De toute façon, je serpente.
De droite à gauche, qui plus est.
J’enrubanne un territoire que j’explore en descendant.
Je vous présente une face ou l’autre.
Vous n’aurez jamais accès à moi, en complétude.
Et quand je torve, vous n’avez plus rien de moi.
J’étais franche dans mes débuts.
Une certitude sans faille.
Je connaissais la direction et je m’y suis jetée entière.
Rapidement, j’ai suffoqué.
Je m’étiolais.
J’ai voulu remonter.
Ça m’a réussi, un temps.
Mais l’attraction m’a rattrapée.
Il y avait la faille à traverser.
On la traverse plus facilement en marchant de biais qu’en cédant à la chute, même si la chute est essentielle.
Je n’ai pas senti distinctement le moment du passage.
La peur m’avait déjà bleui les traits parce que je la voyais se profiler.
Elle avait mon visage en transparence et j’en suis restée exsangue un certain temps.

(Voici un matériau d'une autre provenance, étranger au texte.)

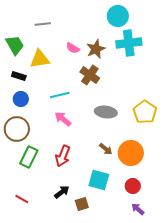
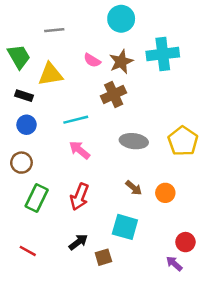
cyan circle: (118, 16) -> (121, 19), moved
brown cross: (90, 75) -> (114, 94), turned 30
brown circle: (17, 129) -> (21, 163), size x0.7
orange circle: (131, 153) -> (165, 193), size x0.6
red circle: (133, 186) -> (185, 242), moved

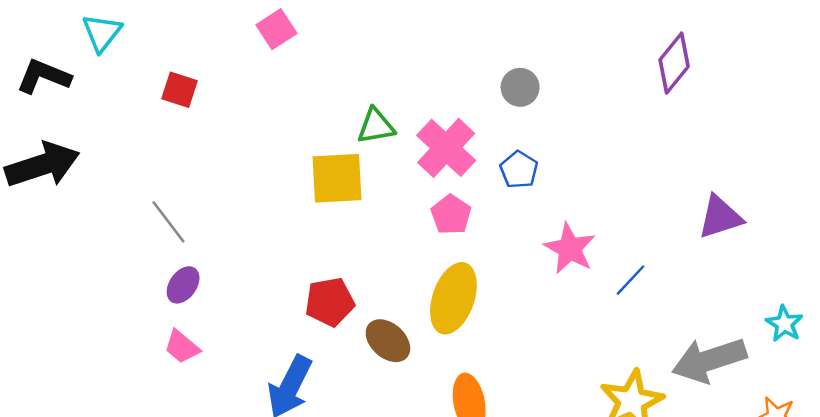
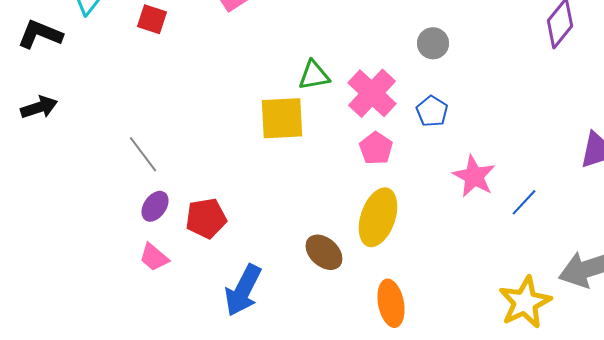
red square: (179, 90) -> (152, 19), moved
black arrow: (42, 165) -> (39, 107), size x0.6
red pentagon: (330, 302) -> (206, 218), moved

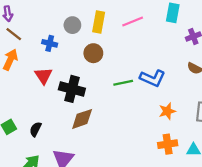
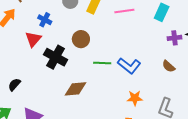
blue cross: (50, 43) -> (45, 20), moved
brown circle: (93, 53) -> (81, 39), moved
brown diamond: (82, 119) -> (75, 89), moved

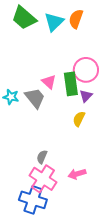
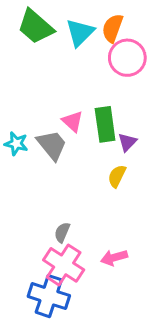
pink circle: (86, 70) -> (127, 58), moved

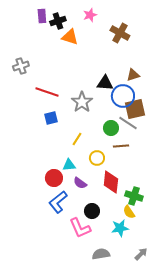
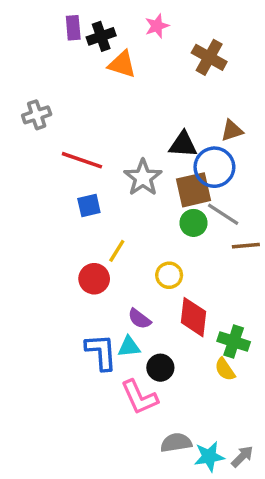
brown square: (135, 109) -> (193, 190), moved
yellow line: (77, 139) -> (117, 251), moved
brown line: (121, 146) -> (246, 246), moved
cyan triangle: (69, 165) -> (129, 347), moved
red circle: (54, 178) -> (94, 279), moved
blue L-shape: (58, 202) -> (101, 352), turned 125
cyan star: (120, 228) -> (209, 457), moved
gray arrow: (141, 254) -> (242, 457), moved

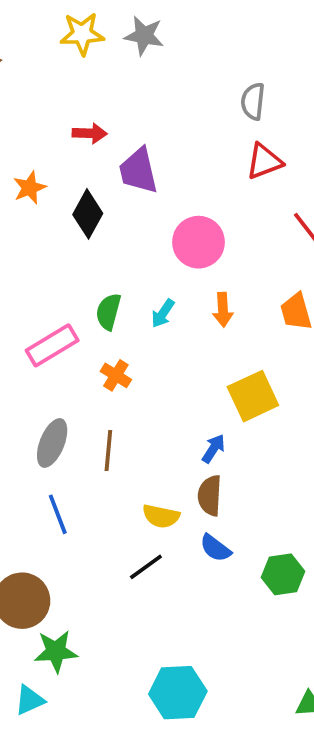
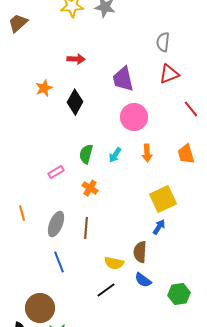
purple trapezoid: (138, 171) -> (123, 79), moved
pink rectangle: (52, 345) -> (56, 172), size x0.6
blue arrow: (214, 449) -> (159, 227), moved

Puis l’habitude a fait son œuvre, j’ai retrouvé mon autre bord, celui qui me compose une figure, j’ai amorcé la courbe d’une résurrection, trouvé quelques marques çà et là à défaut de réponses définitives.
J’ai connu une rechute exploratoire, ai dépassé la pure survie.
Il est temps que je reconnaisse ce qui dans l’après-faille me constitue.
Petit à petit, je gagne en élévation, et mes chutes ne sont plus un désir de conquête mais pure jouissance d’un corps qui tombe.